EagleTribune.com, North Andover, MA

July 13, 2013

Local residents team up to help Jimmy Fund

Residents step up to help the Jimmy Fund

By Doug Ireland
direland@eagletribune.com

---- — Martin Foley is still a teenager, but the death of a loved one from cancer has had a big impact on his life.

The 13 members of a Newton, N.H., youth baseball team haven’t been personally affected by cancer, but they are pitching in to raise money to fight the disease.

Hundreds of people across the country are teaming up this summer to support The Jimmy Fund, a charity that raises money for cancer research through the Dana-Farmer Cancer Institute in Boston. It’s perhaps best known for being the official charity of the Boston Red Sox.

When Foley, a 19-year-old Salem, N.H., resident lost his stepfather, William Corso, to colon cancer in March, he knew he had to do something to help beat the disease.

That’s why Foley will be at Showcase Cinemas in Lawrence from 11 a.m. to 3 p.m. today to collect donations for the Jimmy Fund. Before each movie begins, the Southern New Hampshire University student will ask theater patrons to do their part in the fight against cancer.

Foley was at Showcase last weekend as well, filling his can with donations before the start of 10 films. It was a satisfying — but very emotional — day for Foley, still feeling the pain from his stepdad’s death at age 50.

“It really felt like nothing I had ever felt before — it made be feel good,” he said. “I just thought of my stepfather the whole time.”

Foley is just one of many volunteers participating in the Jimmy Fund’s Theatre Collections program — its old fundraiser, according to Dana-Farber spokeswoman Robbin Ray. Volunteers have been passing collection canisters at movie theaters since 1949, raising $29 million, she said.
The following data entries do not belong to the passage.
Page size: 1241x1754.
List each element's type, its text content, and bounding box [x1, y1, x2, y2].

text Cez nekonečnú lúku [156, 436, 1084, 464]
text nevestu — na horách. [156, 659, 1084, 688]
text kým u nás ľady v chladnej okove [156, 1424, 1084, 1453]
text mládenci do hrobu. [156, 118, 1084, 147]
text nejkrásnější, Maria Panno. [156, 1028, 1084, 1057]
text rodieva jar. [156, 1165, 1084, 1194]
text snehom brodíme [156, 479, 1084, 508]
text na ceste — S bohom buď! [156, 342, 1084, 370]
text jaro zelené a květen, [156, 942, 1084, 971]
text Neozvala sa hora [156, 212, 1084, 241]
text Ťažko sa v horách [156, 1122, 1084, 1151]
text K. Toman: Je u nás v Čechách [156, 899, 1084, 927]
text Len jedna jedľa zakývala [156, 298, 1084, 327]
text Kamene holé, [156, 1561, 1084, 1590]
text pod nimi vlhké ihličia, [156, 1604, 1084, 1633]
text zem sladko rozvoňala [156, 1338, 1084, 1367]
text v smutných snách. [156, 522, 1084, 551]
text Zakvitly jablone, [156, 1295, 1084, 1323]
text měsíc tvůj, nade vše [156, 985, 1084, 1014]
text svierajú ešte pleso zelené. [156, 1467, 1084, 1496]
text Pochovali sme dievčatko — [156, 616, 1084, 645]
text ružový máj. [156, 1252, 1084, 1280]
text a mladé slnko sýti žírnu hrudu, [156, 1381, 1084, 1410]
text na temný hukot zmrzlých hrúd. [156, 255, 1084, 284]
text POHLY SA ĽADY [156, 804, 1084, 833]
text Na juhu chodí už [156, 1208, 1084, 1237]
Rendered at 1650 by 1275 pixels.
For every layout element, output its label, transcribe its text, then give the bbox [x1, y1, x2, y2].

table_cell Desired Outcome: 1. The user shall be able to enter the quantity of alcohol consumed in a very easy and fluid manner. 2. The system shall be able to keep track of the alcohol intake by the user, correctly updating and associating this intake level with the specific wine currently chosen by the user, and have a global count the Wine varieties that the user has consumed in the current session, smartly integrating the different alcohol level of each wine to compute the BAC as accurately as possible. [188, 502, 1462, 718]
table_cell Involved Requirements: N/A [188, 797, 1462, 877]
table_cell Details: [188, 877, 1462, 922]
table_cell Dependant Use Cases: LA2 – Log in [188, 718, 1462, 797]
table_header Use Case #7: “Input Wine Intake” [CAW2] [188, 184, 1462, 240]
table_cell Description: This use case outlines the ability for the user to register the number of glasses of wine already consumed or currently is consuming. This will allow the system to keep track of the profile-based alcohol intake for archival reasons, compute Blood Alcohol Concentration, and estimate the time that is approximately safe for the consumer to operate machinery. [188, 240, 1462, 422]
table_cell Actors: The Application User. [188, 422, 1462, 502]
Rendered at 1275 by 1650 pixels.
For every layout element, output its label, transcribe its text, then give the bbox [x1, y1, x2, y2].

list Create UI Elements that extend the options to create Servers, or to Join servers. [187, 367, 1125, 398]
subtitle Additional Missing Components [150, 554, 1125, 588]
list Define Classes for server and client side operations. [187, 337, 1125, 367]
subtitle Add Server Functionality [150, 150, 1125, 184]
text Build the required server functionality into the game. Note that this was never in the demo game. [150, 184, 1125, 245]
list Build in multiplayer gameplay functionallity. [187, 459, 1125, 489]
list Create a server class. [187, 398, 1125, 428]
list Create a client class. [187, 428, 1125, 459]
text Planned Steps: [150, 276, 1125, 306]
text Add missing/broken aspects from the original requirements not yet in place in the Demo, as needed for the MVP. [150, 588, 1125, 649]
Foley, who splits time living with his mother Lee Corso and his father, whose name is also Martin Foley, admits he wasn’t that close to his stepfather until shortly before his death. But Foley admired William Corso for his strong work ethic and sense of humor, and knew he truly made his mother happy.

“I had the highest respect for him,” Foley said. “He was a very funny guy and loved joking around. He liked putting a smile on people’s faces.”

The Corsos had been together for 10 years before getting married five years ago. William Corso had two children, Jesse, 21, and Rachael, 19, from his previous marriage.

After William Corso was diagnosed with cancer in October, Foley and his 17-year-old sister, Brianna, did their best to help their mother and stepfather. But it was an especially tough time for Foley, who was attending college in California at the time.

When Corso’s health took a turn for the worse in February, Foley returned home to be at his side and later decided to transfer to SNHU.

After Corso died, Foley didn’t look back. He contacted Jimmy Fund representatives and asked how he could help others beat the disease his stepfather could not.

“I didn’t want anyone else to go through it,” he said. “That’s what motivated me.”

The team of Newton Little Leaguers had a similar motivation, wanting to raise money to beat cancer, according to team secretary Kristen Williams. Her 9-year-old son, Kolten, is a member of the team.

The boys, ages 8 to 10, haven’t been directly affected by cancer, but know the importance of finding a cure, she said.

Andrew Pugh, 9, said he and his teammates are dedicated to helping collect money.

“People are sick and I want to help them get better,” he said.

The players have their own websites and are seeking donations at each of their eight games and two fundraisers. The first fundraiser is July 25 at 7 p.m. at the Hen House restaurant in Newton. The second is a charity softball game Aug. 4 at 2 p.m. at Greenie Field in Newton.

They have raised $1,500 so far and their goal is $5,000, Kristen Williams said.